No guardo demasiadas esperanzas acerca de mis contemporáneos, de la gente común. La desconfianza que, según Hobbes, suponía uno de los tres grandes males que acosan al ser humano, ha hecho presa de mi sensibilidad así como ha afectado la de otros “ciudadanos”. En el siglo XVIII, Claude Adrien Helvétius mantenía un sentimiento semejante, no había demasiado qué hacer para educar o hacer menos brutales a las personas. El francés, sin embargo, creía que las leyes podrían mantener a raya la barbarie. Pensaba que las mejores personas tenían que gobernar, al igual que los jueces más capaces, las buenas leyes y los castigos más duros. “No importa que la gente sea viciosa, mientras sea inteligente”, llegó a afirmar, como también a asegurar que la estupidez, la inhumanidad, la malicia y la ignorancia prevalecían en su época. Rechazaba fundar los juicios morales en la historia ya que ésta se hallaba constituida por cuentos, mitos y mentiras. Los seres humanos desean ser felices o tener acceso al mayor placer posible, afirmaba, de allí que fuera un precursor o el antecedente directo del utilitarismo de John Stuart Mill.

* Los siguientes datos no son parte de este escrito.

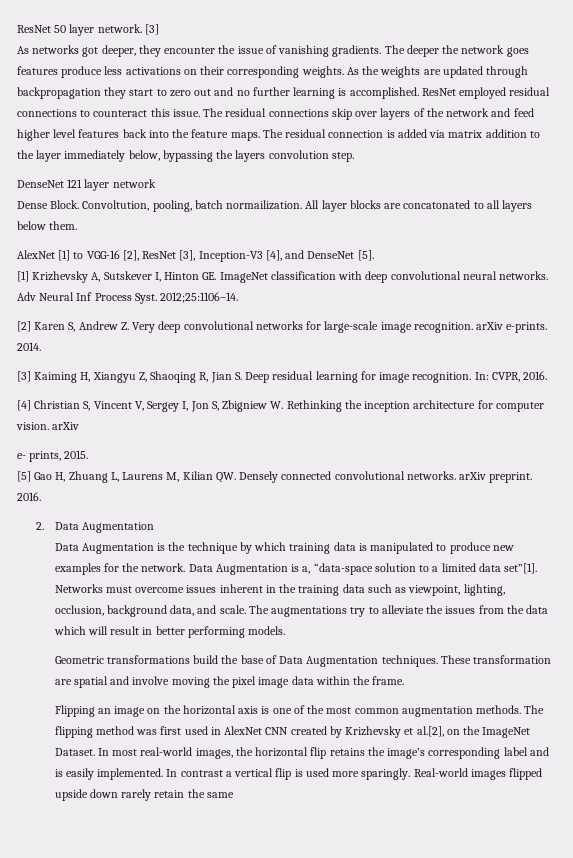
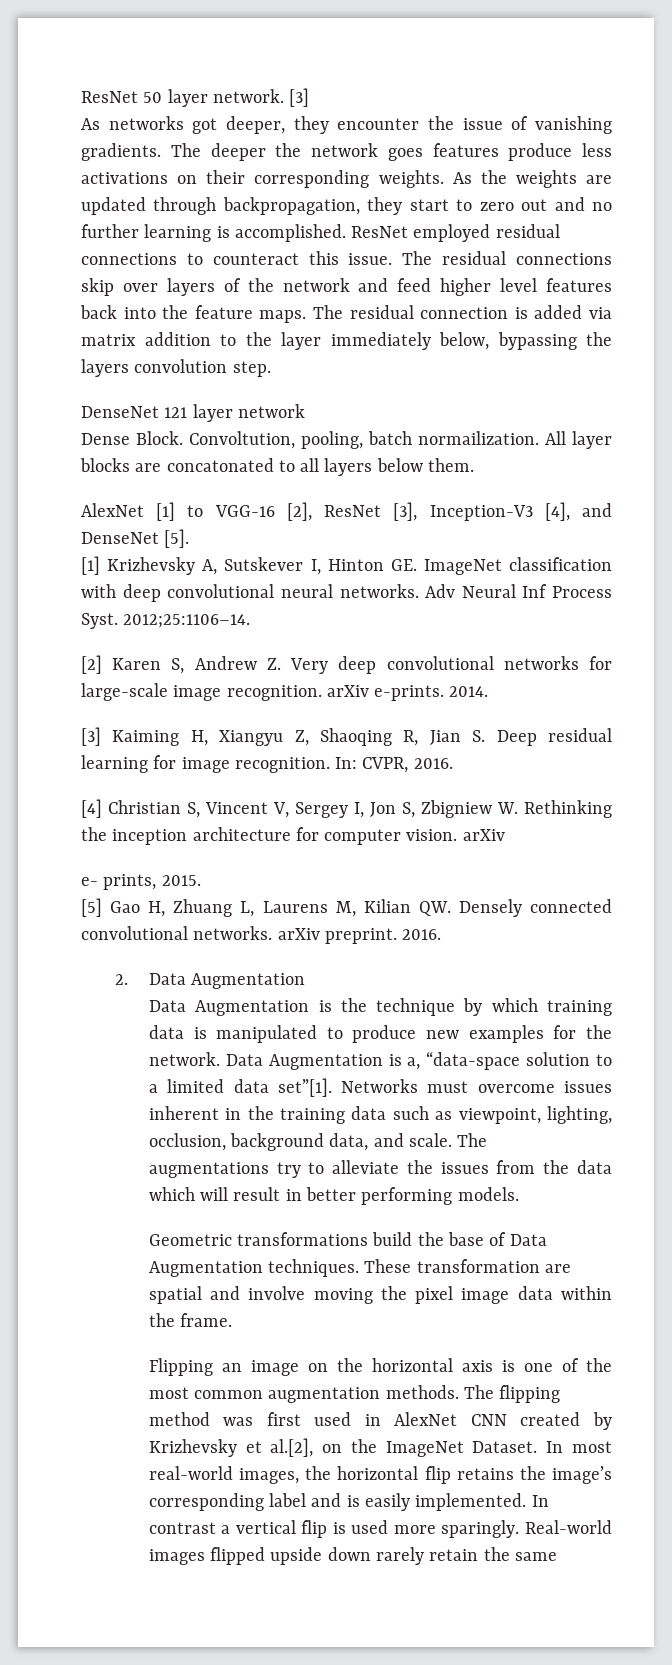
[17,87,101,99] backpropagation -> [222,197,360,215] backpropagation,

Desde entonces se ha hecho más evidente su diagnóstico, pero no el remedio: el gobierno de los mejores y las leyes. Se ha vuelto imposible considerar a la masa humana como a un conjunto de individuos que tiende hacia la inteligencia o al conocimiento. No tenemos la menor idea de la cantidad de personas que habitan la geografía política de un país; basta caminar varios metros para encontrarse con gente desconocida en casi todo los aspectos; virtuales enemigos y miembros de una definición ética disparatada. Lo “común” parece imposible. El día que tengamos conciencia de que el país es un concepto que aprovechan unos cuantos para ganarse la vida, sumare a una identidad o figurar en la historia, entonces sabremos que caminamos por encima de un pantano. Esta opinión no es en absoluto pesimista. Proviene de una profunda observación estimulada y justificada a través de varias décadas. El único remedio a tanta majadería civil es que esa masa demencial sea objeto de un cambio de paradigma moral. Quiero decir que si la educación es fundamental, ésta no provendrá sólo de la escuela o de la familia, sino más bien de un cambio en las intenciones generales acerca de lo que significa el bien: salirse de la carretera y comenzar a pensar, a observar y habitar el mundo de otra manera.

En el siglo V anterior a Cristo, el filósofo chino Confucio pensaba que la reforma política que su tiempo requería tendría que ser necesariamente de carácter moral. La estabilidad y la armonía de la sociedad —sigo en ello a Frederick C. Copleston— tanto en la familia como en grupos mayores dependía de las cualidades morales de los individuos pertenecientes a la sociedad. A diferencia de la India en donde se tendía más hacia el misticismo, los chinos buscaban en la filosofía una eficacia práctica que sirviera a sus habitantes. Leo a innumerables pensadores o comentadores actuales de los hechos cotidianos, de la política y el crimen y los veo fracasar, escribir sus opiniones poniendo en ellas todo el conocimiento que guardan de los sucesos actuales. Los años continúan pasando y las masas se tornan más pueriles, ya que su educación no depende de conocer lo que sucede, sino que se halla supeditada a la tontería mediática y a los juicios evanescentes o efímeros. Tal parece, como escribió Peter Sloterdijk, que el humanismo ya no descansa en la bucólica y cándida acción de leer libros. Lo sabemos y aún así algunos continuamos ejerciendo la escritura, pero a diferencia de los antiguos escritores ya no cultivamos la idea de que al hacerlo tornamos más sólido el humanismo, el cual se nos presenta como una intención filosófica y práctica cada vez más difusa. El filósofo francés Saint-Simón (1760-1825) desconfiaba de la igualdad, ya que las masas estólidas no entendían nada al respecto de lo que significaba una buena sociedad. Él deseaba la Revolución encabezada por los mejores miembros de la comunidad, teniendo como raigambre la fraternidad, la razón y la creatividad. Su utopía social fracasó, porque la sociedad no representa ninguna clase de unidad.